Seung-kook Yun & Daniela Rus

Introduction

Currently, we are working on mobile robots which move only on a special structure: trusses (See Fig. 2). Each robot has two grippers and three joints for 3-d motion (See Fig.1). This robot is expected to move on the trusses and help construction of the structure in future. We need to develop a collaboration scheme for lots of robots on the same structure. Note that a robot can only move on the specific points on the trusses and every robot has the identical structure and functions. In addition, it must occupy at least one point to support itself. Our vision is to implement a manipulation task that requires co-operation of multi-robots in a distributed way. A moving tower built by several Shady3Ds and passive bars [1] is a good example of the possible tasks, although the robots in the simulation are precisely controlled by a central brain. We want to make it happen by the distributed robots, which have the identical hardware and software, and are capable of deciding its action without any help. We assume the same task of constructions is given to every robot

Fig.1 the mobile robot and its structure: 3-joints and 2 grippers [1]

Fig.2 (a) truss structure and a robot (b) example: deployment of a single robot: numbers denote nodes on the trusses [1]

As the first stage of realizing such a task, our goal is to deploy robots to the request points on the trusses in minimum number of total moves, implying minimal energy consumption. We need a collision-free min-cost path planning algorithm for multi-robots since a robot can not move through the other robot, as it turns out to make a big difference from a general matching algorithm in graph theory. Fortunately, the trusses can be modeled by a undirected graph, in which nodes are the specific points where a gripper of the robot can grasp and edges denote whether a robot can move between pairs of nodes. We will import a lot of useful theorems from the graph algorithm. Furthermore, the challenge is that we want a distributed algorithm. That is, we do not want a centralized controller which knows everything and controls all the robots. Instead, a robot has limited communication and sensing area, which is modeled by number of edges from the node occupied by the robot, and it must decide which way to go with the limited (sensed) information.

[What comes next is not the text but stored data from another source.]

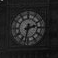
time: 2:32
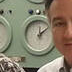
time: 12:09
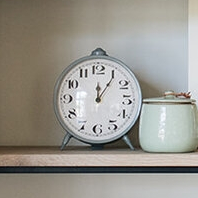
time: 12:05
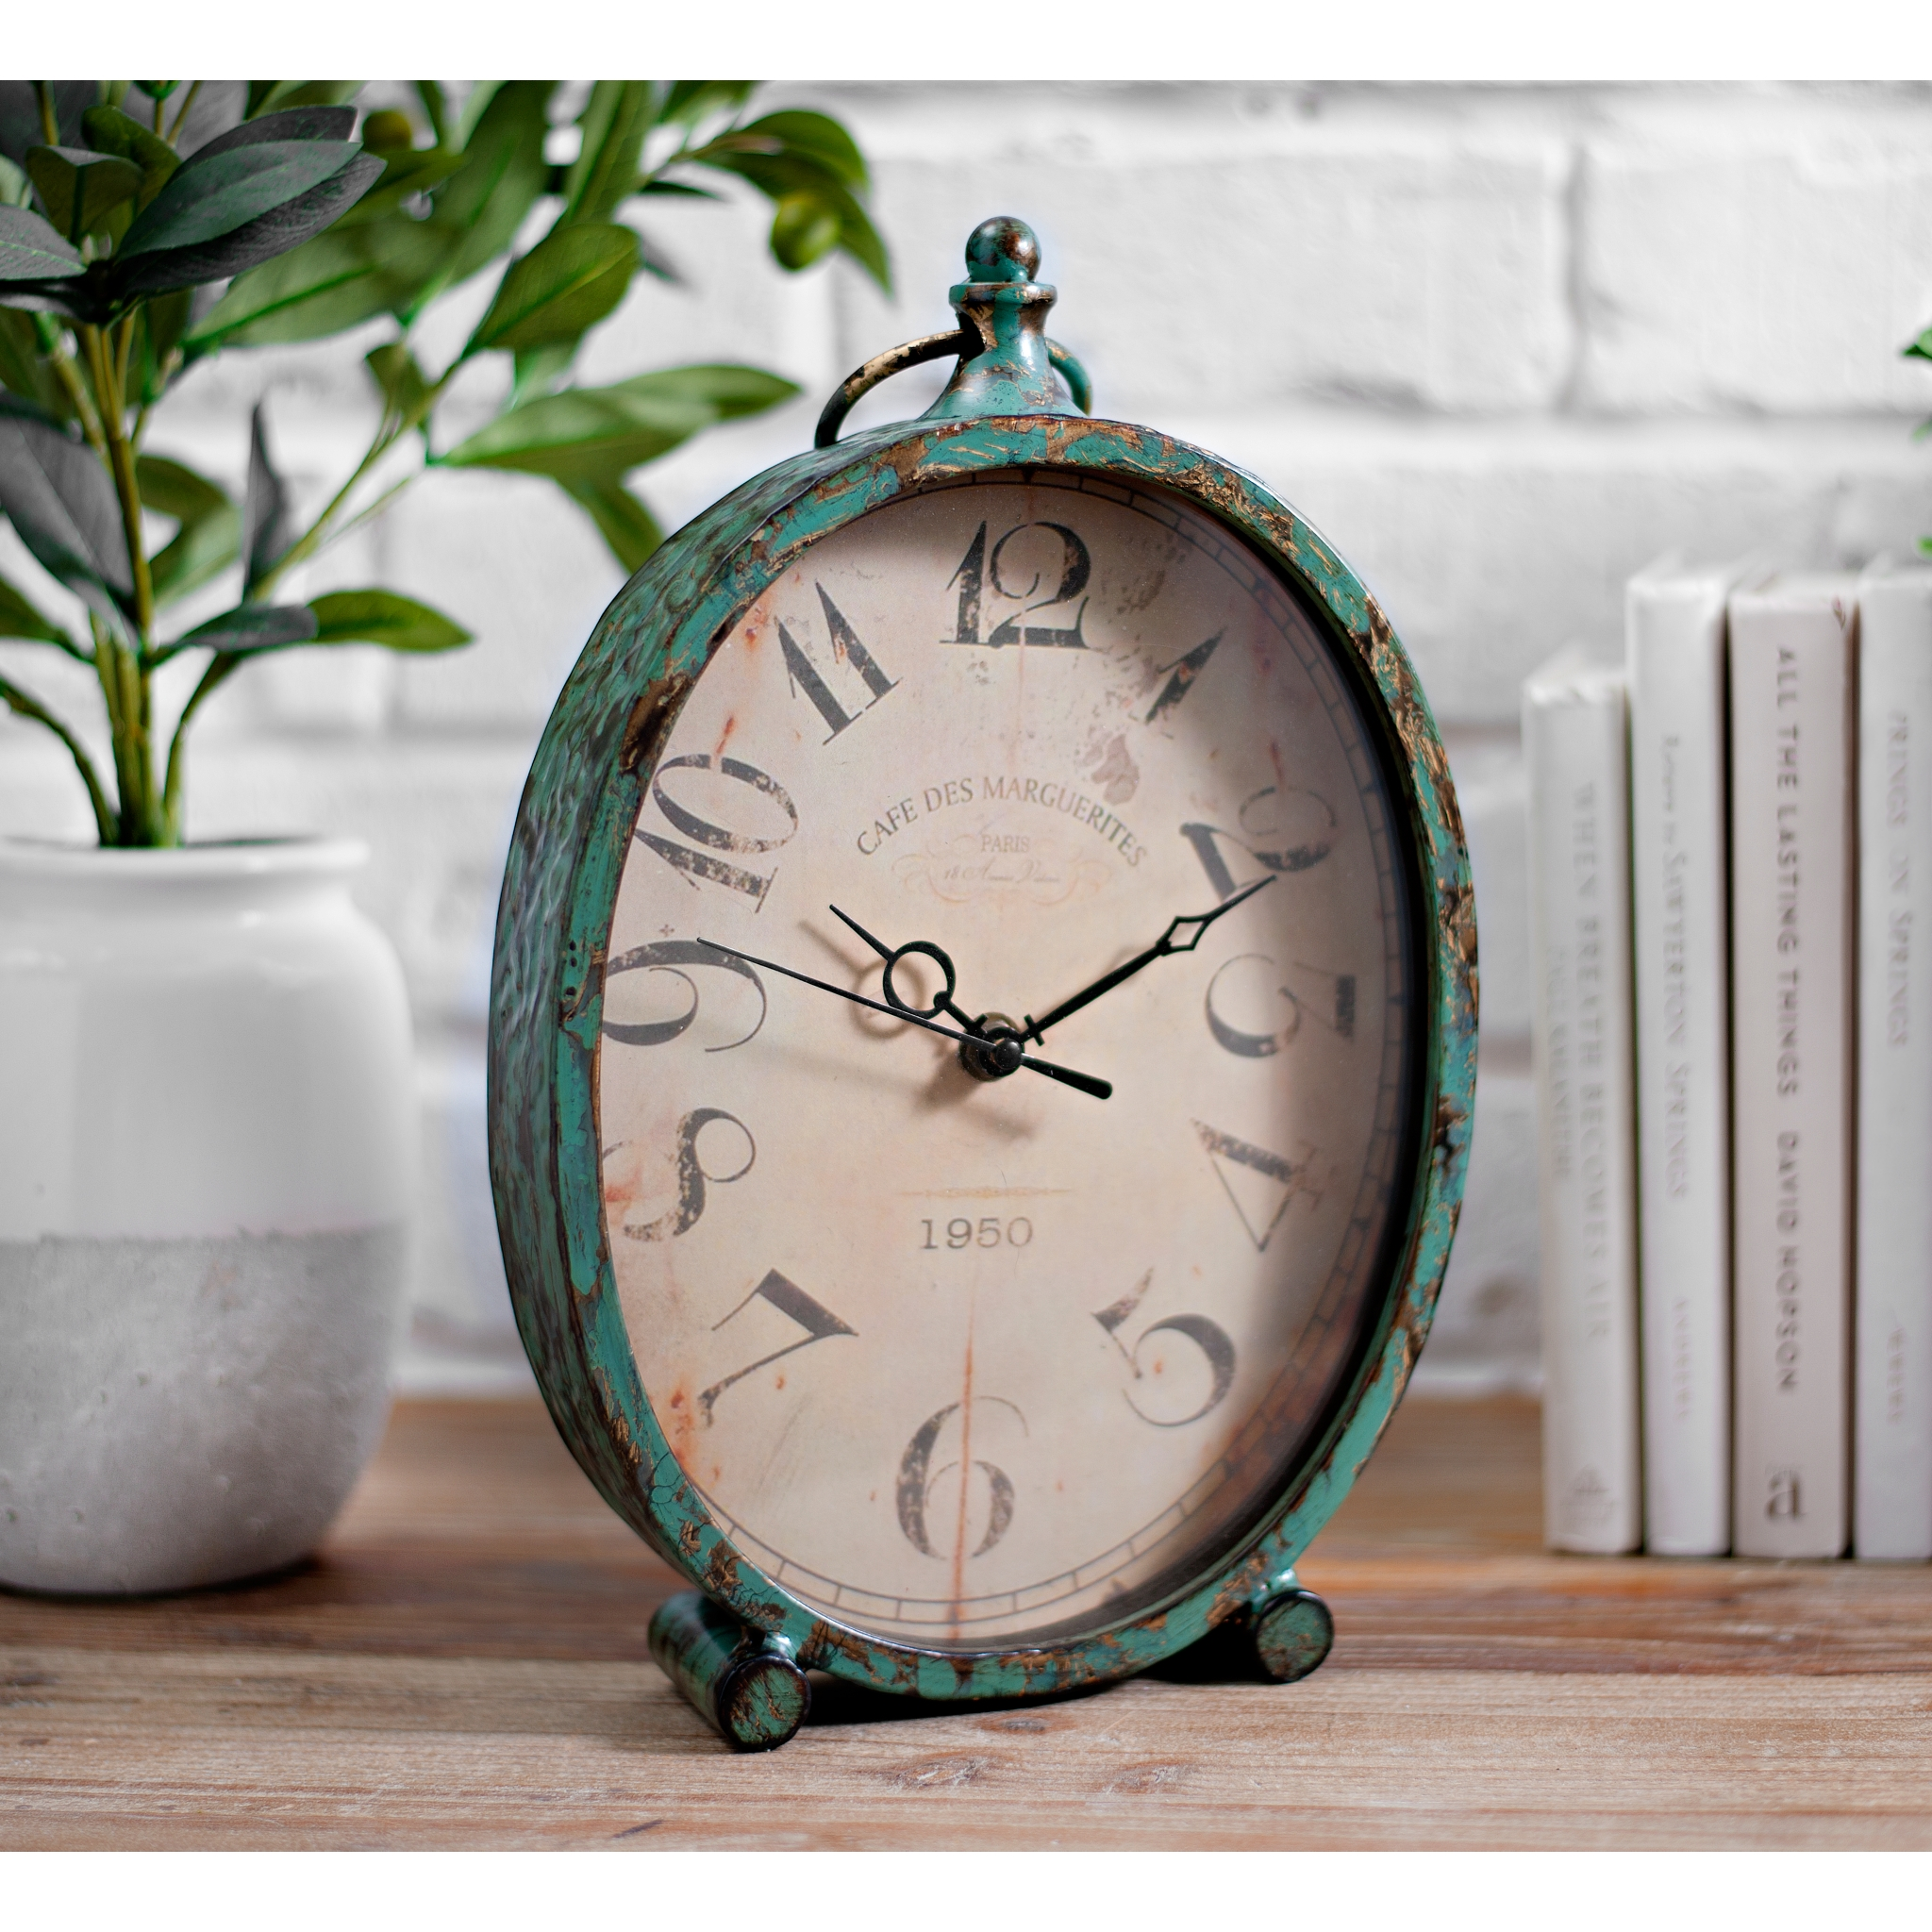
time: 9:10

Distributed Deploying Algorithm by Locally Optimal Matching

Here we propose our algorithm: distributed locally optimal matching in which each robot is continuously being reconfigured by heading to the locally optimal target node that is successively updated as it meets other robots which have already occupied its target node. To see the problem as a matching between Ri and Ti, which is a partial set of R and T which a robot i knows when it chooses the next target, we will introduce several selection criteria which deals with each case of the collision between two identical robots.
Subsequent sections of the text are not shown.